# USB, reiserfs und Zugriffsrechte

## LinuxTom

Hallo Leute,

ein altbekanntes Problem. Ich habe eine 1TB-USB-HDD. Da verschlüssele ich alles auf eine Partition mit cryptsetup. Alles ok. KDE erkennt auch alles ganz fein. Nur auf dem einen Rechner habe ich als Nutzer die UID-1017 und auf dem anderen die UID-1038.

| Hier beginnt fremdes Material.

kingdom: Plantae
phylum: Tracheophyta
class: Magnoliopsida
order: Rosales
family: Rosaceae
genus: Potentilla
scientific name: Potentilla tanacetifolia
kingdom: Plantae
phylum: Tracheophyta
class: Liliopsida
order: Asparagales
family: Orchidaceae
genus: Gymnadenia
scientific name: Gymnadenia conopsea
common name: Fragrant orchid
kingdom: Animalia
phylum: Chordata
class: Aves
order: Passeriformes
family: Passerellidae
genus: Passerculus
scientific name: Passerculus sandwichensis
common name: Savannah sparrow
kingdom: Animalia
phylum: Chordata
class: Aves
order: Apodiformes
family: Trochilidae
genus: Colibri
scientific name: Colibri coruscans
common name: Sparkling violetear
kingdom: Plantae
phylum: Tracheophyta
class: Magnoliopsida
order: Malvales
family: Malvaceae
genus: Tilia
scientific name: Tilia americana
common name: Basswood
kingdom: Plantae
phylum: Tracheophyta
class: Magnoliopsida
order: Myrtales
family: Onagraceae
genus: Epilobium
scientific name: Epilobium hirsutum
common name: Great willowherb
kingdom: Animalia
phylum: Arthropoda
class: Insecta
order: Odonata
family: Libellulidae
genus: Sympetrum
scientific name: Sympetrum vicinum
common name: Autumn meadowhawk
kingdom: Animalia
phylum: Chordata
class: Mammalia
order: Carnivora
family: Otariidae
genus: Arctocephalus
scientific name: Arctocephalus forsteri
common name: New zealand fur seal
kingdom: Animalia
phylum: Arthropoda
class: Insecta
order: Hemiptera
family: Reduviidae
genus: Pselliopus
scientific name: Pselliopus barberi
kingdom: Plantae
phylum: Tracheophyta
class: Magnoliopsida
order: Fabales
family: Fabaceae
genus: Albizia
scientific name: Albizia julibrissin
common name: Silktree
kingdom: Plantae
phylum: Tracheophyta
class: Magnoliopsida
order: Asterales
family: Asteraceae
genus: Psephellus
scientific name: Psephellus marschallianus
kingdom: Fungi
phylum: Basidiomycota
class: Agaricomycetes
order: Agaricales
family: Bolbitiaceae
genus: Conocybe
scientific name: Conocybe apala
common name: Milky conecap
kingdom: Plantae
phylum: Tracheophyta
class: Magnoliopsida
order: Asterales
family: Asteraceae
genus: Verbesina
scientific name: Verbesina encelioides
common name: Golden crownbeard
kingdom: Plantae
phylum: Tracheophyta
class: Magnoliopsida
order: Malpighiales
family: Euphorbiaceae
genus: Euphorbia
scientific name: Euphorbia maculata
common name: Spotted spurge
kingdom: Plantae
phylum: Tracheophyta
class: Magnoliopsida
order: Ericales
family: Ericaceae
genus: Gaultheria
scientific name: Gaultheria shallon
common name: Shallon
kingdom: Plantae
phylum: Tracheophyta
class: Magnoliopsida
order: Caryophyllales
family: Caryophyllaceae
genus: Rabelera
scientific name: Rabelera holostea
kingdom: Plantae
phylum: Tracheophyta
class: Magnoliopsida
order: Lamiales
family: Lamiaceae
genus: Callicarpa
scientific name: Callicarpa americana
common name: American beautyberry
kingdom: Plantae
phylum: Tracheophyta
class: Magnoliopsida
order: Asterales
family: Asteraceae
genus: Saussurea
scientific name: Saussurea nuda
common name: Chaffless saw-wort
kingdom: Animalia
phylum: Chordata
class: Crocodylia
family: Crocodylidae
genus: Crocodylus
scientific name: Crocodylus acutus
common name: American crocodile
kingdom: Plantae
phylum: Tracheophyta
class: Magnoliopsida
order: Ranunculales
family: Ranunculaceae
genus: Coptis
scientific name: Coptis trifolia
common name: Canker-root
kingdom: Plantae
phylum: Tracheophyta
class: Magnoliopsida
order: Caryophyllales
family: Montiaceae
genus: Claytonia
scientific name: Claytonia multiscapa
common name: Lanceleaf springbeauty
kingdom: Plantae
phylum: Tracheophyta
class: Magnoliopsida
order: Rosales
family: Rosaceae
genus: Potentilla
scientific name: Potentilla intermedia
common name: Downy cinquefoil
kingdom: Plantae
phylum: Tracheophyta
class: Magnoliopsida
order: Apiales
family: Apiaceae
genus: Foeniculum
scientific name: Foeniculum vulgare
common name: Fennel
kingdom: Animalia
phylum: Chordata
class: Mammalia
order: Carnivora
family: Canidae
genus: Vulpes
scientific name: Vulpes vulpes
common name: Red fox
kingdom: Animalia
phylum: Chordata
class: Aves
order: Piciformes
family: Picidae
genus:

Gibt es eine einfache Lösung das irgend wie automatisch zu mappen? Ich weis, chmod 777, doch ich wollte vorher noch eine bessere Lösung finden. Bin aber bisher ohne Erfolg geblieben, nach einer Lösung, die für DAU's genehm ist. Ich kann nicht von allen in meiner Familie verlangen Linux zu beherrschen. Meine Mutter ist ja schon froh, Die CD ins Richtige Löchlein im Computer zu stecken.  :Wink: 

VG

Thomas

----------

## Klaus Meier

Für die Linux Benutzer gibt es eine Lösung, die man aber schon bei der Installation anwenden muss. Du legst den Benutzer mit useradd -u 1xxx an. Dann haben die auf allen Systemen die gleiche ID. Nachträglich ändern würde ich das aber nicht, damit kannst dir dein System zerhauen.

----------

## LinuxTom

Und gerade das kann ich nicht sicher stellen, da ich nicht auf alle Systeme exklusiven zugriff habe. Auf meinen eigenen Rechnern habe ich das auch so gemacht. Doch nun geht beispielsweise meine Frau mit der USB-Platte auch mal an die Uni. Und da ist genau das eine der Knackpunkt.  :Sad: 

----------

## SinoTech

Kurze Antwort:

Nein, das geht nicht.

Lange Antwort:

Bei Dateisystemen die keine Benutzer speichern (z.B. FAT) kannst du beim mounten angeben welchem Benutzer die Dateien/Verzeichnisse zugeordndet werden. Bei Dateisystemen die Benutzer speichern (z.B. ext2, ext3, reiserfs, ...) ignoriert der mount Befehl das aber. Davon abgesehen musst du diese Option dem mount-Befehl direkt übergeben. An Uni/Hochschule hast du meistens das Problem das die Datenträger automatisch gemountet werden (wäre schlecht wenn du root Zugriff hättest  :Wink:  ), das heißt du hast gar keine Chance zusätzliche Optionen zu übergeben.

Heißt:

ext2, ext3, reiserfs -> Mapping der UID nicht möglich

fat, ntfs (falls unterstützt) -> Kein Problem, denn da hat wahrscheinlich derjenige Schreibrechte der es gemountet hat (oder jeder)

Cheers,

Sino

----------